Embahnya Kebebasan: Demokrasi

Drama Eyang Subur sepertinya masih akan menyedot animo masyarakat Indonesia. Media tentunya tak kalah sigap untuk semakin memanaskan cerita ini. Diperlihatkanlah satu demi satu kisah rumah tangga aki-aki yang memproklamirkan pernikahannya dengan 7 perempuan.

Namun ada yang aneh dalam polemic kali ini, apakah itu? Ya, absennya kelompok-kelompok yang biasanya bersuara vocal membela ‘ketidakadilan’ atas perempuan. Sebut saja, Komnas Perempuan, pengusung ide gender atau feminis. Ini tentu kontra sekali dengan tanggapan negatif bahkan penolakan atas tindakan salah seorang ulama                                                 yang memilih poligami dalam batasan syariah Islam. Kenapa demikian?

Jika dilihat lebih jauh maka sudah jelas Komnas Perempuan adalah pihak yang begitu konsisten untuk menyuarakan bahwa aturan agama adalah pelanggeng diskriminasi terhadap perempuan. Jika tidak berkaitan dengan syariah Islam, maka jangan harap mereka bersuara. Inilah muka dua pemuja kebebasan dalam sistem demokrasi.

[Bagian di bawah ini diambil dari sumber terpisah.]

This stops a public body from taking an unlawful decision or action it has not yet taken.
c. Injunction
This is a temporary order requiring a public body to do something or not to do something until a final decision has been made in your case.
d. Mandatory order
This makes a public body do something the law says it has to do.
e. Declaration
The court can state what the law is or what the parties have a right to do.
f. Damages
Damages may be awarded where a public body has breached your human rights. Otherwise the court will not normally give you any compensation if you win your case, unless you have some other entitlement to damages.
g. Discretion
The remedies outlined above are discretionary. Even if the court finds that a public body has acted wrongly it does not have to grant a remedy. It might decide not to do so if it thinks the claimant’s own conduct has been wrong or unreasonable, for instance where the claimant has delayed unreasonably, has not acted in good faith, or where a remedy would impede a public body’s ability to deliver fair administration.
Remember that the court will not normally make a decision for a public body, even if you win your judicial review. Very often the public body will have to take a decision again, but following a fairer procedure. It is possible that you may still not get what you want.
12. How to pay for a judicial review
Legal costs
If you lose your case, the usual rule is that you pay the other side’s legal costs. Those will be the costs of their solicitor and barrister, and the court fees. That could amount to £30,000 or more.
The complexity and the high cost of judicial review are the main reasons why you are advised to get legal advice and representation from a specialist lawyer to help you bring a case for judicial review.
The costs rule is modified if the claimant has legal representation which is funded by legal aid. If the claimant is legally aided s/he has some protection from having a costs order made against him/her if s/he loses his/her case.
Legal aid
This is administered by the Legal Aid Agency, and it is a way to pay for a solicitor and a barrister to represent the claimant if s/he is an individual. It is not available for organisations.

Sayangnya, ditengah kelemahan aqidah umat Islam, provokasi musuh-musuh Islam begitu mengena. Propaganda media begitu mudah mengubah pandangan masyarakat. Inilah ketika tidak ada perlindungan aqidah dan penjagaan atas informasi yang diterima oleh umat Islam. Syariat Islam didebatkan, yang haram dimaklumkan. MashaAllah, beginilah wajah asli demokrasi. Sistem kehidupan yang meniscayakan pemisahan agama dalam kehidupan.

Selayaknya, sebagai umat Islam tentulah kita seharusnya melandaskan setiap perbuatan dengan hukum syara, sebagaimana kaidah syara “setiap perbuatan itu terikat dengan hukum syara”. Apakah perbuatan itu terkait urusan individu, bermasyarakat, bahkan bernegara sekalipun. Namun, lagi-lagi, dalam sistem sekuler ini, hukum syara dipelintir atas nama kepentingan individu atau golongan. Yang lebih parah lagi, memang ada orang-orang yang bersengaja mengubah hukum Islam sesuai persepsinya dan merusak aqidah umat. Termasuk dalam memandang urusan pernikahan dan poligami yang sebenarnya telah jelas di dalam Al Quran.

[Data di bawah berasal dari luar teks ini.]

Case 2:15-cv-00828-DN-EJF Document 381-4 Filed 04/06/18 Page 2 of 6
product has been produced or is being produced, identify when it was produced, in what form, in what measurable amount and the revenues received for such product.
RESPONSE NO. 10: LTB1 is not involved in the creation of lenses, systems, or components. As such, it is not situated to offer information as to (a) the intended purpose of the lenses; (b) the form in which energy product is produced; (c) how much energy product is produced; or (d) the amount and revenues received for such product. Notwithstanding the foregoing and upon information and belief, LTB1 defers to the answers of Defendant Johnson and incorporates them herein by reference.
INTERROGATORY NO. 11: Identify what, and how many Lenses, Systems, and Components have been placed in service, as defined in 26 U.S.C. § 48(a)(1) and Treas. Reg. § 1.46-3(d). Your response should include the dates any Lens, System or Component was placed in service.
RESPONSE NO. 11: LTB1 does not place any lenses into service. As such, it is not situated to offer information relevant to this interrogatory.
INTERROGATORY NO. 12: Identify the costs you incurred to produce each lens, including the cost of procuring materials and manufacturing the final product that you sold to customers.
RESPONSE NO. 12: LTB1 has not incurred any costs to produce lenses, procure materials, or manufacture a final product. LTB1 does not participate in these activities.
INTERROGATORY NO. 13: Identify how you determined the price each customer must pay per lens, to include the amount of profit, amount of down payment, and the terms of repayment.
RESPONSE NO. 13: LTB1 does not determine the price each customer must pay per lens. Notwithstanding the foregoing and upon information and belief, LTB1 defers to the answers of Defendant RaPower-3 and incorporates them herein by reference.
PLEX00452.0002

Allah SWT telah menjadikan nikah sebagai bagian dari ibadah kepadaNya, yaitu sebagai pelaksanaan sunnah RasulNya. Allah pun telah memberikan kebolehan bagi kaum Adam untuk menikahi lebih dari 1 orang perempuan hingga empat orang  yang dibarengi dengan persyaratan mampu berbuat adil. Allah pun telah mengatur bagaimana selayaknya suami menghargai dan memenuhi kewajiban serta hak atas istrinya, pun sebaliknya istri atas suami. Islam mengatur semuanya tanpa cacat.

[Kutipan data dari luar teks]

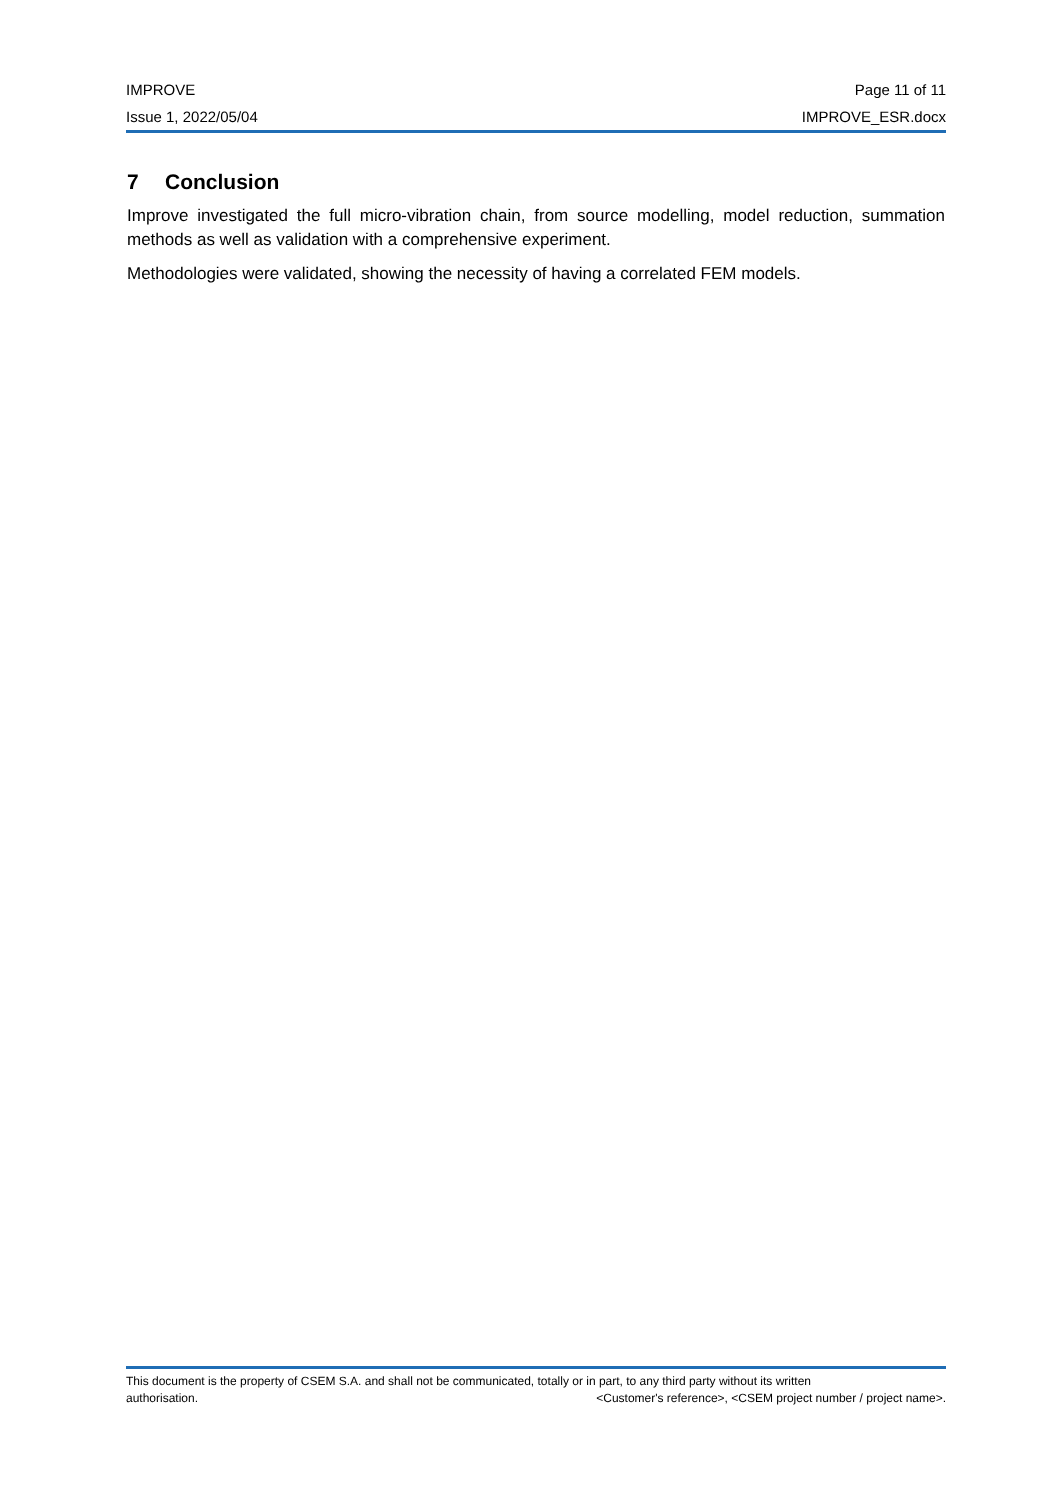IMPROVE Page 11 of 11
Issue 1, 2022/05/04 IMPROVE_ESR.docx
7 Conclusion
Improve investigated the full micro-vibration chain, from source modelling, model reduction, summation methods as well as validation with a comprehensive experiment.
Methodologies were validated, showing the necessity of having a correlated FEM models.
This document is the property of CSEM S.A. and shall not be communicated, totally or in part, to any third party without its written
authorisation. <Customer's reference>, <CSEM project number / project name>.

Namun, dipungkiri atau pun tidak, demokrasi dan kebebasannya telah kebablasan. Eyang Subur hanyalah satu dari sekian bukti bahwa Demokrasi benar-benar menyuburkan bermacam interpretasi atas hukum Islam yang haq. []

 

Arini, Mahasiswi Departemen Proteksi Tanaman, Fakultas Pertanian, Institut Pertanian Bogor, Semester 8.